4.5M Suspected Fake Stars in GitHub

Role and Meaning of GitHub Stars

  • Many commenters say stars are essentially bookmarks: “I might want to look at this later,” not an endorsement of quality or even usage.
  • Others treat star count as a rough popularity signal, e.g., when choosing between libraries (“10 stars vs 30k stars”).
  • Several note that GitHub’s own docs present stars as a way to save repos, but an ecosystem has grown that treats them as clout, traction, or credibility.

Incentives and Star-Gaming

  • Stars matter for CVs, perceived legitimacy, VC pitches, open-core traction, and funding; that creates strong incentives to buy or otherwise game them.
  • Some see this as a classic prisoner’s dilemma: if gaming is allowed, not gaming becomes a disadvantage.
  • Hackathon sponsorships that demand stars from participants and ads pushing repos are cited as manipulative, if not strictly fraudulent.
  • One commenter notes the paper’s numbers: millions of suspected fake stars but far fewer unique accounts after de-duplication.

Usefulness of Stars as a Metric

  • Many argue stars are a poor quality metric: trivially easy to click, heavily influenced by age, hype, and personality/brand.
  • Others still find them useful as a first-pass filter or for sorting search results, especially when entering a new ecosystem.
  • There’s skepticism that “N strangers clicked an icon” should ever be treated as a safety or security signal.

Alternative and Composite Signals

  • Commonly suggested better indicators:
    • Recent commit activity and total commits.
    • Open vs. closed issues and PRs; issue resolution patterns.
    • Number of contributors and dependency usage / reverse dependencies.
    • Clone/download counts or imports (with caveats that these can also be gamed).
  • Several propose multi-factor or third‑party “repo quality scores,” but doubt anyone would pay for such a service.

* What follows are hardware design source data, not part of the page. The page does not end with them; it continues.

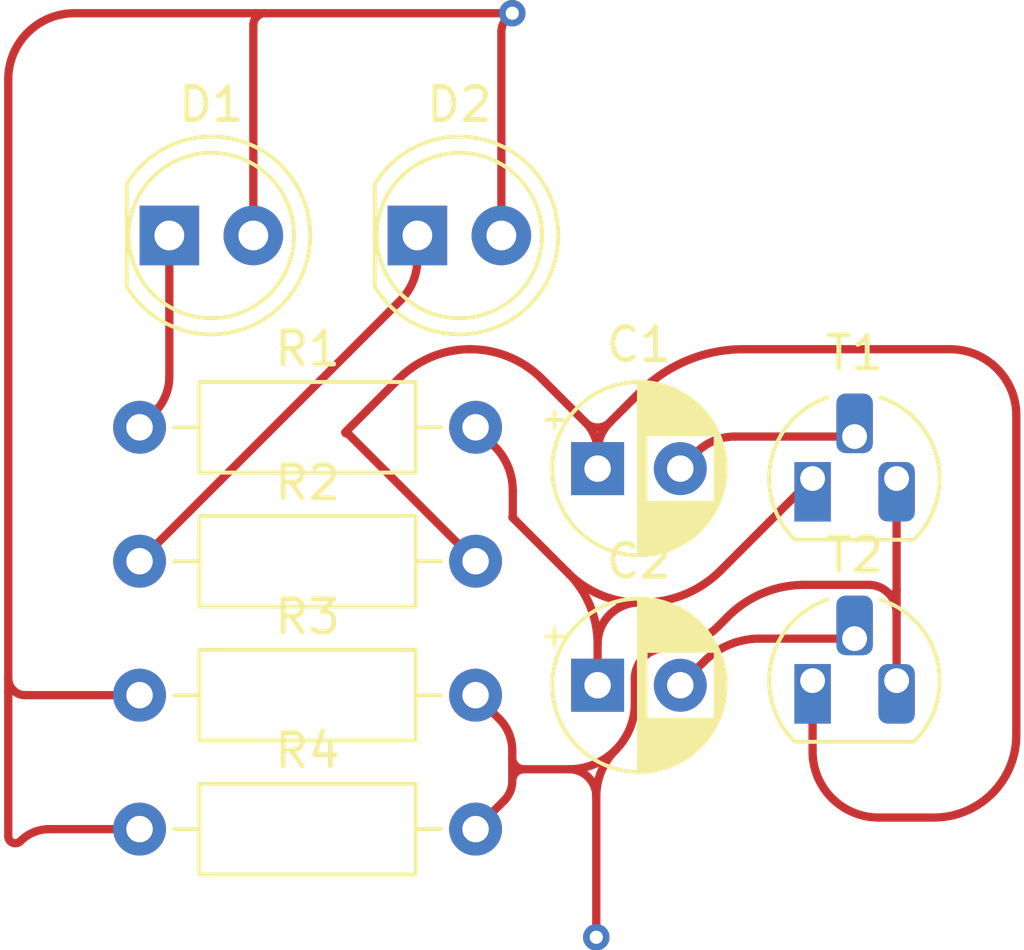
<source format=kicad_pcb>
(kicad_pcb (version 20221018) (generator pcbnew)

  (general
    (thickness 1.6)
  )

  (paper "A4")
  (layers
    (0 "F.Cu" signal)
    (31 "B.Cu" signal)
    (32 "B.Adhes" user "B.Adhesive")
    (33 "F.Adhes" user "F.Adhesive")
    (34 "B.Paste" user)
    (35 "F.Paste" user)
    (36 "B.SilkS" user "B.Silkscreen")
    (37 "F.SilkS" user "F.Silkscreen")
    (38 "B.Mask" user)
    (39 "F.Mask" user)
    (40 "Dwgs.User" user "User.Drawings")
    (41 "Cmts.User" user "User.Comments")
    (42 "Eco1.User" user "User.Eco1")
    (43 "Eco2.User" user "User.Eco2")
    (44 "Edge.Cuts" user)
    (45 "Margin" user)
    (46 "B.CrtYd" user "B.Courtyard")
    (47 "F.CrtYd" user "F.Courtyard")
    (48 "B.Fab" user)
    (49 "F.Fab" user)
    (50 "User.1" user)
    (51 "User.2" user)
    (52 "User.3" user)
    (53 "User.4" user)
    (54 "User.5" user)
    (55 "User.6" user)
    (56 "User.7" user)
    (57 "User.8" user)
    (58 "User.9" user)
  )

  (setup
    (pad_to_mask_clearance 0)
    (pcbplotparams
      (layerselection 0x00010fc_ffffffff)
      (plot_on_all_layers_selection 0x0000000_00000000)
      (disableapertmacros false)
      (usegerberextensions false)
      (usegerberattributes true)
      (usegerberadvancedattributes true)
      (creategerberjobfile true)
      (dashed_line_dash_ratio 12.000000)
      (dashed_line_gap_ratio 3.000000)
      (svgprecision 4)
      (plotframeref false)
      (viasonmask false)
      (mode 1)
      (useauxorigin false)
      (hpglpennumber 1)
      (hpglpenspeed 20)
      (hpglpendiameter 15.000000)
      (dxfpolygonmode true)
      (dxfimperialunits true)
      (dxfusepcbnewfont true)
      (psnegative false)
      (psa4output false)
      (plotreference true)
      (plotvalue true)
      (plotinvisibletext false)
      (sketchpadsonfab false)
      (subtractmaskfromsilk false)
      (outputformat 1)
      (mirror false)
      (drillshape 1)
      (scaleselection 1)
      (outputdirectory "")
    )
  )

  (net 0 "")
  (net 1 "Net-(T2-C)")
  (net 2 "Net-(T1-B)")
  (net 3 "Net-(T1-C)")
  (net 4 "Net-(T2-B)")
  (net 5 "Net-(D1-K)")
  (net 6 "+9V")
  (net 7 "Net-(D2-K)")
  (net 8 "GND")

  (footprint "Resistor_THT:R_Axial_DIN0207_L6.3mm_D2.5mm_P10.16mm_Horizontal" (layer "F.Cu") (at 87.790225 71.42))

  (footprint "Capacitor_THT:CP_Radial_D5.0mm_P2.50mm" (layer "F.Cu") (at 101.64 64.57))

  (footprint "LED_THT:LED_D5.0mm" (layer "F.Cu") (at 96.190225 57.52))

  (footprint "Resistor_THT:R_Axial_DIN0207_L6.3mm_D2.5mm_P10.16mm_Horizontal" (layer "F.Cu") (at 87.790225 67.37))

  (footprint "Resistor_THT:R_Axial_DIN0207_L6.3mm_D2.5mm_P10.16mm_Horizontal" (layer "F.Cu") (at 87.790225 75.47))

  (footprint "Package_TO_SOT_THT:TO-92L_HandSolder" (layer "F.Cu") (at 108.140225 64.87))

  (footprint "Package_TO_SOT_THT:TO-92L_HandSolder" (layer "F.Cu") (at 108.140225 70.98))

  (footprint "Capacitor_THT:CP_Radial_D5.0mm_P2.50mm" (layer "F.Cu") (at 101.64 71.12))

  (footprint "LED_THT:LED_D5.0mm" (layer "F.Cu") (at 88.690225 57.52))

  (footprint "Resistor_THT:R_Axial_DIN0207_L6.3mm_D2.5mm_P10.16mm_Horizontal" (layer "F.Cu") (at 87.790225 63.32))

  (segment (start 111.80724 75.120225) (end 110.140223 75.120225) (width 0.25) (layer "F.Cu") (net 1) (tstamp 09c4c685-6958-45fb-80f2-5c66561d3a2c))
  (segment (start 114.3 62.959998) (end 114.3 72.627465) (width 0.25) (layer "F.Cu") (net 1) (tstamp 28300b4e-0f16-419f-b2e6-3269c49902df))
  (segment (start 94.115659 63.535434) (end 97.950225 67.37) (width 0.25) (layer "F.Cu") (net 1) (tstamp 38aee798-a0d8-4ac1-864d-44093e6c6def))
  (segment (start 95.621974 61.858025) (end 94.015434 63.464565) (width 0.25) (layer "F.Cu") (net 1) (tstamp 46b6cf45-e712-466e-a18d-3305ed3cf8db))
  (segment (start 108.140225 73.120226) (end 108.140225 70.98) (width 0.25) (layer "F.Cu") (net 1) (tstamp d78dfc7f-f380-46dd-bcb4-71eab60d694a))
  (segment (start 101.27584 63.17584) (end 99.958025 61.858025) (width 0.25) (layer "F.Cu") (net 1) (tstamp dbf44fd9-e165-49bb-ab1e-fa04ee0a0702))
  (segment (start 101.64 64.055) (end 101.64 64.57) (width 0.25) (layer "F.Cu") (net 1) (tstamp e75f5785-6d22-4ba4-aff4-3f043e41a381))
  (segment (start 102.004159 63.17584) (end 102.93 62.25) (width 0.25) (layer "F.Cu") (net 1) (tstamp f4bf3b28-9b15-4ff0-b3f8-f6da5a6f8326))
  (segment (start 112.300001 60.96) (end 106.044335 60.96) (width 0.25) (layer "F.Cu") (net 1) (tstamp f6716764-f161-48d3-bab0-9c3cbd870db7))
  (arc (start 101.27584 63.17584) (mid 101.639999 63.32668) (end 102.004159 63.17584) (width 0.25) (layer "F.Cu") (net 1) (tstamp 364133fc-fb6c-4b57-848c-9e0e308ce116))
  (arc (start 94.015434 63.464565) (mid 94.010934 63.487186) (end 94.030112 63.5) (width 0.25) (layer "F.Cu") (net 1) (tstamp 3734f2a7-ee23-48d8-956f-9b3ec459b8e0))
  (arc (start 114.3 62.959998) (mid 113.714213 61.545785) (end 112.300001 60.96) (width 0.25) (layer "F.Cu") (net 1) (tstamp 50baa8e3-38b1-4598-b340-42db75dd88f4))
  (arc (start 108.140225 73.120226) (mid 108.72601 74.534438) (end 110.140223 75.120225) (width 0.25) (layer "F.Cu") (net 1) (tstamp 7f4eeebd-b825-4d44-a529-8a57a4d4e096))
  (arc (start 102.004159 63.17584) (mid 101.734641 63.579202) (end 101.64 64.055) (width 0.25) (layer "F.Cu") (net 1) (tstamp 8e1258fd-91dc-4329-a984-1b582407eb0a))
  (arc (start 106.044335 60.96) (mid 104.358869 61.29526) (end 102.93 62.25) (width 0.25) (layer "F.Cu") (net 1) (tstamp 94f92abb-d860-468d-88f9-f84d0ca76698))
  (arc (start 99.958025 61.858025) (mid 98.963326 61.193389) (end 97.79 60.96) (width 0.25) (layer "F.Cu") (net 1) (tstamp a152560b-c947-415a-b2e1-fb06338e8c84))
  (arc (start 113.569887 74.390112) (mid 112.761177 74.930474) (end 111.80724 75.120225) (width 0.25) (layer "F.Cu") (net 1) (tstamp aa1682b7-1712-44b1-af14-1039779c692b))
  (arc (start 97.79 60.96) (mid 96.616672 61.193389) (end 95.621974 61.858025) (width 0.25) (layer "F.Cu") (net 1) (tstamp d21b785b-fdf1-456a-a785-71b41cf93af5))
  (arc (start 101.64 64.055) (mid 101.545357 63.579202) (end 101.27584 63.17584) (width 0.25) (layer "F.Cu") (net 1) (tstamp d65d80c8-d2b1-47f1-871c-418adf3dfbc3))
  (arc (start 114.3 72.627465) (mid 114.110249 73.581402) (end 113.569887 74.390112) (width 0.25) (layer "F.Cu") (net 1) (tstamp e24e054d-820f-4e83-8aa4-add11e2a95ce))
  (arc (start 94.115659 63.535434) (mid 94.07641 63.509208) (end 94.030112 63.5) (width 0.25) (layer "F.Cu") (net 1) (tstamp f3c3fd76-5689-4cbf-81dc-d2a17a0341b6))
  (segment (start 105.795893 63.6) (end 109.410225 63.6) (width 0.25) (layer "F.Cu") (net 2) (tstamp 5bd58ac5-14a6-4b15-b75b-91c89f564c0c))
  (segment (start 104.625 64.085) (end 104.14 64.57) (width 0.25) (layer "F.Cu") (net 2) (tstamp 6a16a747-585f-4d42-b4b8-df75efe62eb4))
  (arc (start 105.795893 63.6) (mid 105.16221 63.726047) (end 104.625 64.085) (width 0.25) (layer "F.Cu") (net 2) (tstamp 085cb43a-b95e-4a38-b76e-e5a78f00c33f))
  (segment (start 102.89 68.62) (end 103.015112 68.62) (width 0.25) (layer "F.Cu") (net 3) (tstamp 190c0c6d-4a4e-4270-8e2f-beba402c8537))
  (segment (start 100.756116 67.736116) (end 99.067612 66.047612) (width 0.25) (layer "F.Cu") (net 3) (tstamp 2f0fd65d-3a7e-4490-bb02-f8818aeb983f))
  (segment (start 98.51669 63.886465) (end 97.950225 63.32) (width 0.25) (layer "F.Cu") (net 3) (tstamp 657a487a-9037-4667-8273-b31ad1811ed2))
  (segment (start 101.64 69.87) (end 101.64 71.12) (width 0.25) (layer "F.Cu") (net 3) (tstamp c0e4388a-ee23-418a-a47d-df838b538027))
  (segment (start 105.362576 67.647648) (end 108.140225 64.87) (width 0.25) (layer "F.Cu") (net 3) (tstamp e1640243-a561-4380-8010-654546595d21))
  (segment (start 99.075225 65.234887) (end 99.075225 66.014009) (width 0.25) (layer "F.Cu") (net 3) (tstamp e33baa5b-be47-459e-92e8-64a89fedc796))
  (arc (start 102.89 68.62) (mid 102.006116 68.986116) (end 101.64 69.87) (width 0.25) (layer "F.Cu") (net 3) (tstamp 8a7150c2-77e3-4f40-90ba-afc0bfc1ce8b))
  (arc (start 105.362576 67.647648) (mid 104.28555 68.367293) (end 103.015112 68.62) (width 0.25) (layer "F.Cu") (net 3) (tstamp 8c9ff346-031a-47bd-b601-6d7c24a158bb))
  (arc (start 99.075225 66.014009) (mid 99.073246 66.023955) (end 99.067612 66.032387) (width 0.25) (layer "F.Cu") (net 3) (tstamp 9c12c53d-fb26-4e27-91e6-09cc1190183c))
  (arc (start 99.067612 66.032387) (mid 99.064459 66.039999) (end 99.067612 66.047612) (width 0.25) (layer "F.Cu") (net 3) (tstamp a1517f98-6d72-400a-80d2-c3c8a795c494))
  (arc (start 101.64 69.87) (mid 101.410286 68.71515) (end 100.756116 67.736116) (width 0.25) (layer "F.Cu") (net 3) (tstamp cb2dcf39-1415-4093-ad08-dc2461810c11))
  (arc (start 98.51669 63.886465) (mid 98.930066 64.505126) (end 99.075225 65.234887) (width 0.25) (layer "F.Cu") (net 3) (tstamp d53714aa-9c47-48cd-8315-ef0b0642182a))
  (arc (start 100.756116 67.736116) (mid 101.73515 68.390286) (end 102.89 68.62) (width 0.25) (layer "F.Cu") (net 3) (tstamp ed503882-7d53-4f61-b452-f7903efd5a97))
  (segment (start 104.845 70.415) (end 104.14 71.12) (width 0.25) (layer "F.Cu") (net 4) (tstamp 02842190-bbbc-44a0-b498-43c7cf026c9b))
  (segment (start 106.54702 69.71) (end 109.410225 69.71) (width 0.25) (layer "F.Cu") (net 4) (tstamp bc91f041-2f9e-41e0-9413-e915048813c6))
  (arc (start 106.54702 69.71) (mid 105.625893 69.893223) (end 104.845 70.415) (width 0.25) (layer "F.Cu") (net 4) (tstamp f72a7cdb-fe1c-4439-a316-b7347a25ad74))
  (segment (start 88.690225 61.783603) (end 88.690225 57.52) (width 0.25) (layer "F.Cu") (net 5) (tstamp 688bee95-ec5e-49fb-9931-9031b3ee74ba))
  (segment (start 88.240225 62.87) (end 87.790225 63.32) (width 0.25) (layer "F.Cu") (net 5) (tstamp 7c5f0fc7-277c-4177-b11b-4c32fefc37e0))
  (arc (start 88.690225 61.783603) (mid 88.573273 62.371556) (end 88.240225 62.87) (width 0.25) (layer "F.Cu") (net 5) (tstamp 40d0d1fb-004c-42ff-869d-a829fa4d9f59))
  (segment (start 99.06 50.8) (end 98.895112 50.964887) (width 0.25) (layer "F.Cu") (net 6) (tstamp 0ff11e01-77d6-48c3-a414-d8ed0ffab863))
  (segment (start 85.066187 75.47) (end 87.790225 75.47) (width 0.25) (layer "F.Cu") (net 6) (tstamp 2696afc2-98fe-47e4-96a7-ac3fdb420378))
  (segment (start 91.230225 51.158108) (end 91.230225 57.52) (width 0.25) (layer "F.Cu") (net 6) (tstamp 356f110c-935c-458e-9c35-bcebbb292c60))
  (segment (start 83.82 70.907867) (end 83.82 52.799998) (width 0.25) (layer "F.Cu") (net 6) (tstamp 36a12073-c2c6-40a0-baa8-10a086078238))
  (segment (start 83.82 71.332132) (end 83.82 75.683812) (width 0.25) (layer "F.Cu") (net 6) (tstamp 55bfcc4f-8a94-4e64-b5a1-8b8985fe4af3))
  (segment (start 84.332132 71.42) (end 87.790225 71.42) (width 0.25) (layer "F.Cu") (net 6) (tstamp 90dd3b18-85ff-4aca-9a96-218036749362))
  (segment (start 99.06 50.8) (end 91.588333 50.8) (width 0.25) (layer "F.Cu") (net 6) (tstamp 9b025def-ca82-4443-8486-9084c071e069))
  (segment (start 91.291666 50.8) (end 91.588333 50.8) (width 0.25) (layer "F.Cu") (net 6) (tstamp b1faeddf-b05f-4196-ad3c-eb87629450ea))
  (segment (start 98.730225 51.362961) (end 98.730225 57.52) (width 0.25) (layer "F.Cu") (net 6) (tstamp b7976c7d-900f-47c3-af28-a5a087a5d031))
  (segment (start 85.819998 50.8) (end 91.291666 50.8) (width 0.25) (layer "F.Cu") (net 6) (tstamp db4d82ae-9f6f-49cb-a07f-0b00f5d6c104))
  (segment (start 83.82 71.332132) (end 83.82 70.907867) (width 0.25) (layer "F.Cu") (net 6) (tstamp fa2a01c1-81c1-45f1-b026-ff85f12ca809))
  (via (at 99.06 50.8) (size 0.8) (drill 0.4) (layers "F.Cu" "B.Cu") (net 6) (tstamp f9f2608b-ed38-464d-bdb1-ad4d50487fbf))
  (arc (start 91.335112 50.904887) (mid 91.257484 51.021065) (end 91.230225 51.158108) (width 0.25) (layer "F.Cu") (net 6) (tstamp 8ea6032f-bd0d-4585-8a36-43f095bbde07))
  (arc (start 83.97 71.27) (mid 84.136147 71.381016) (end 84.332132 71.42) (width 0.25) (layer "F.Cu") (net 6) (tstamp 991fd20d-34fc-4337-a3bb-05b3fcb6b803))
  (arc (start 91.588333 50.8) (mid 91.45129 50.827259) (end 91.335112 50.904887) (width 0.25) (layer "F.Cu") (net 6) (tstamp a06f6638-832a-4c12-92d4-087a066b7180))
  (arc (start 83.82 70.907867) (mid 83.858983 71.103852) (end 83.97 71.27) (width 0.25) (layer "F.Cu") (net 6) (tstamp a4a67e42-7a97-4543-99a0-8e0d37693525))
  (arc (start 85.819998 50.8) (mid 84.405785 51.385785) (end 83.82 52.799998) (width 0.25) (layer "F.Cu") (net 6) (tstamp a71e1593-993c-4bad-bf8a-fc3f5affe868))
  (arc (start 98.895112 50.964887) (mid 98.773077 51.147525) (end 98.730225 51.362961) (width 0.25) (layer "F.Cu") (net 6) (tstamp c29f82b1-7c42-4765-ad6d-ed7fd25ebae8))
  (arc (start 83.97 71.27) (mid 83.874242 71.250952) (end 83.82 71.332132) (width 0.25) (layer "F.Cu") (net 6) (tstamp d66551a4-bb07-4652-a745-4b3c2ce799b0))
  (arc (start 85.066187 75.47) (mid 84.589292 75.56486) (end 84.185 75.835) (width 0.25) (layer "F.Cu") (net 6) (tstamp e423c040-2c62-43dc-b09a-a505383321ee))
  (arc (start 91.335112 50.904887) (mid 91.34843 50.837928) (end 91.291666 50.8) (width 0.25) (layer "F.Cu") (net 6) (tstamp e7def7f0-d607-4f54-b116-db2aea8d887f))
  (arc (start 83.82 75.683812) (mid 83.951989 75.881348) (end 84.185 75.835) (width 0.25) (layer "F.Cu") (net 6) (tstamp e9330a76-3c18-404a-91f3-1dec43b22259))
  (segment (start 95.677572 59.482652) (end 87.790225 67.37) (width 0.25) (layer "F.Cu") (net 7) (tstamp 1ac0b6a7-bfb2-47a8-8aae-3881a9863d7f))
  (segment (start 96.190225 58.245) (end 96.190225 57.52) (width 0.25) (layer "F.Cu") (net 7) (tstamp 508fe543-a6b0-4f0e-b7a8-456a4ff67e18))
  (arc (start 96.190225 58.245) (mid 96.05699 58.914812) (end 95.677572 59.482652) (width 0.25) (layer "F.Cu") (net 7) (tstamp cc4f4a27-1422-4069-9281-662ba8382c6f))
  (segment (start 110.680225 68.229982) (end 110.680225 64.87) (width 0.25) (layer "F.Cu") (net 8) (tstamp 0bced4ab-9571-43f1-8cb4-4a994280ad91))
  (segment (start 110.680225 68.930017) (end 110.680225 70.98) (width 0.25) (layer "F.Cu") (net 8) (tstamp 1b30869c-002e-4975-908a-0729cf7e1864))
  (segment (start 101.6 74.483779) (end 101.6 78.74) (width 0.25) (layer "F.Cu") (net 8) (tstamp 413844f9-ab1e-421c-94a6-e4b52a6045ba))
  (segment (start 110.680225 68.229982) (end 110.680225 68.930017) (width 0.25) (layer "F.Cu") (net 8) (tstamp 4426527a-1d01-4149-818c-c2f60740cde1))
  (segment (start 99.06 73.309887) (end 99.06 73.094887) (width 0.25) (layer "F.Cu") (net 8) (tstamp 69b36fec-6b07-4c06-8a96-dd2c371e8b57))
  (segment (start 98.812433 74.607791) (end 97.950225 75.47) (width 0.25) (layer "F.Cu") (net 8) (tstamp 9d765934-f177-4e6f-974c-6b77e3d54e18))
  (segment (start 98.660405 72.13018) (end 97.950225 71.42) (width 0.25) (layer "F.Cu") (net 8) (tstamp 9eb920d1-ebe0-4e77-9d69-b9958d2e36a6))
  (segment (start 105.287487 69.336116) (end 105.583604 69.04) (width 0.25) (layer "F.Cu") (net 8) (tstamp b36420e7-6248-4500-8ed3-eb5802b09b9e))
  (segment (start 102.765 71.67122) (end 102.765 70.926802) (width 0.25) (layer "F.Cu") (net 8) (tstamp bd493299-8822-4e36-a211-2020e7bca580))
  (segment (start 99.06 74.010112) (end 99.06 73.309887) (width 0.25) (layer "F.Cu") (net 8) (tstamp dbb78b51-3d45-4345-a399-4b47ee8378d3))
  (segment (start 107.889177 68.085) (end 109.835207 68.085) (width 0.25) (layer "F.Cu") (net 8) (tstamp e0186390-e5fd-4a26-a1b5-6e7144cd3d93))
  (segment (start 100.77622 73.66) (end 99.410112 73.66) (width 0.25) (layer "F.Cu") (net 8) (tstamp e6bca402-6802-4830-a638-542f72bdd43f))
  (via (at 101.6 78.74) (size 0.8) (drill 0.4) (layers "F.Cu" "B.Cu") (net 8) (tstamp 322c1282-d46c-4b2b-99b1-cfa764eb5e06))
  (arc (start 98.660405 72.13018) (mid 98.956148 72.572791) (end 99.06 73.094887) (width 0.25) (layer "F.Cu") (net 8) (tstamp 078a5848-522c-4f78-9220-2e29fe940858))
  (arc (start 107.889177 68.085) (mid 106.64141 68.333196) (end 105.583604 69.04) (width 0.25) (layer "F.Cu") (net 8) (tstamp 07974165-e16b-405b-a08d-331f38969a9d))
  (arc (start 110.432725 68.3325) (mid 110.158581 68.149323) (end 109.835207 68.085) (width 0.25) (layer "F.Cu") (net 8) (tstamp 202a5649-9105-4c3d-964d-6d441e84197e))
  (arc (start 99.410112 73.66) (mid 99.162545 73.762545) (end 99.06 74.010112) (width 0.25) (layer "F.Cu") (net 8) (tstamp 2574b143-2069-42bb-9108-6048a804eb94))
  (arc (start 101.6 74.483779) (mid 101.35872 73.901279) (end 100.77622 73.66) (width 0.25) (layer "F.Cu") (net 8) (tstamp 52aeed48-b1a0-4710-b927-8bdb8c2b3a4a))
  (arc (start 110.680225 68.930017) (mid 110.615901 68.606643) (end 110.432725 68.3325) (width 0.25) (layer "F.Cu") (net 8) (tstamp 5cec4314-ca9f-4978-bd93-93e8867ddfc1))
  (arc (start 102.765 71.67122) (mid 102.613613 72.432293) (end 102.1825 73.0775) (width 0.25) (layer "F.Cu") (net 8) (tstamp 8cb88128-624b-429a-9a42-448b27eb265c))
  (arc (start 99.06 74.010112) (mid 98.995659 74.333573) (end 98.812433 74.607791) (width 0.25) (layer "F.Cu") (net 8) (tstamp 964b530d-e1a0-4cab-a093-99c98972dcc3))
  (arc (start 105.287487 69.336116) (mid 104.557674 69.823761) (end 103.696802 69.995) (width 0.25) (layer "F.Cu") (net 8) (tstamp a86256bb-dd0b-4c59-834d-eca09114184d))
  (arc (start 99.06 73.309887) (mid 99.162545 73.557454) (end 99.410112 73.66) (width 0.25) (layer "F.Cu") (net 8) (tstamp affbb2d3-0f63-44dc-a20b-57b0558d8ecd))
  (arc (start 100.77622 73.66) (mid 101.537293 73.508613) (end 102.1825 73.0775) (width 0.25) (layer "F.Cu") (net 8) (tstamp b212eca0-bb51-40e9-a3d4-ad74abbc51f6))
  (arc (start 103.696802 69.995) (mid 103.037918 70.267918) (end 102.765 70.926802) (width 0.25) (layer "F.Cu") (net 8) (tstamp ce7f7b7a-0cf5-498a-a0b7-7a38c94c8ba3))
  (arc (start 110.432725 68.3325) (mid 110.590725 68.363928) (end 110.680225 68.229982) (width 0.25) (layer "F.Cu") (net 8) (tstamp d049ecb4-fc5c-4880-9d62-ee9d38ea721a))
  (arc (start 102.1825 73.0775) (mid 101.751386 73.722706) (end 101.6 74.483779) (width 0.25) (layer "F.Cu") (net 8) (tstamp dbd42cc4-1fc8-44ec-af6b-7099644c1adf))

)

</source>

Detection, Defense, and Social/Trust Models

  • Some think GitHub should detect and discount fake stars (e.g., only count “active developer” accounts), others argue every rule set is easily automated around.
  • Web‑of‑trust ideas (prioritizing stars from people you follow or friends‑of‑friends) are discussed but criticized as gameable, low-signal, or misaligned with how developers actually use GitHub.
  • Broader point: all metrics become targets (Goodhart’s law), so users must treat any single number with caution.